WORK REQUIRED:
In the records below, which lines include "Pediatric"? Copy them.

SOURCE MATERIAL:
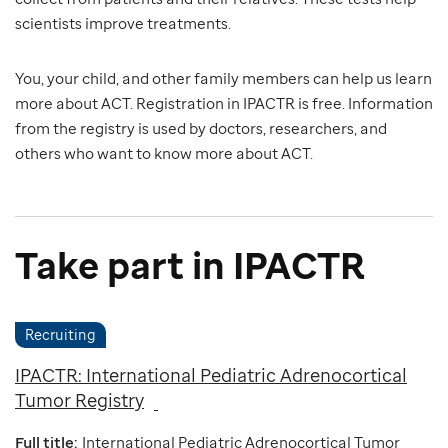
scientists improve treatments.
You, your child, and other family members can help us learn
more about ACT. Registration in IPACTR is free. Information
from the registry is used by doctors, researchers, and
others who want to know more about ACT.
Take part in IPACTR
Recruiting
IPACTR: International Pediatric Adrenocortical
Tumor Registry
Full title:
International Pediatric Adrenocortical Tumor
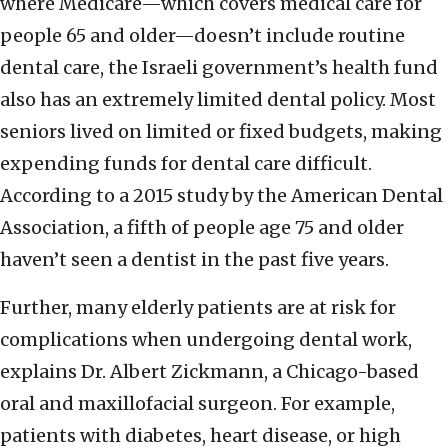
where Medicare—which covers medical care for
people 65 and older—doesn’t include routine
dental care, the Israeli government’s health fund
also has an extremely limited dental policy. Most
seniors lived on limited or fixed budgets, making
expending funds for dental care difficult.
According to a 2015 study by the American Dental
Association, a fifth of people age 75 and older
haven’t seen a dentist in the past five years.
Further, many elderly patients are at risk for
complications when undergoing dental work,
explains Dr. Albert Zickmann, a Chicago-based
oral and maxillofacial surgeon. For example,
patients with diabetes, heart disease, or high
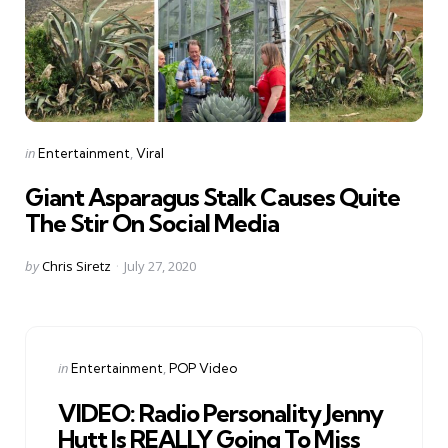
Categories
Posted
in
Entertainment
Viral
in
Giant Asparagus Stalk Causes Quite
The Stir On Social Media
Posted
by
Chris Siretz
July 27, 2020
by
Categories
Posted
in
Entertainment
POP Video
in
VIDEO: Radio Personality Jenny
Hutt Is REALLY Going To Miss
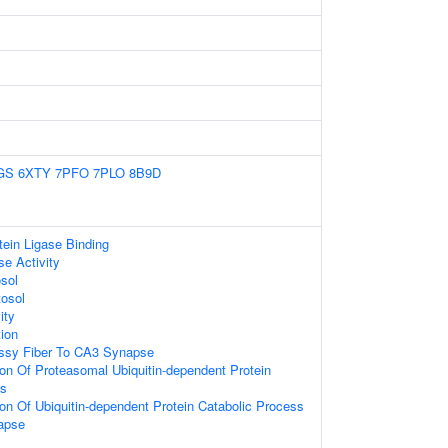
GS
6XTY
7PFO
7PLO
8B9D
otein Ligase Binding
e Activity
sol
tosol
ity
ion
ssy Fiber To CA3 Synapse
ion Of Proteasomal Ubiquitin-dependent Protein
ss
ion Of Ubiquitin-dependent Protein Catabolic Process
apse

PROBLEM SOLUTION:
IPACTR: International Pediatric Adrenocortical
International Pediatric Adrenocortical Tumor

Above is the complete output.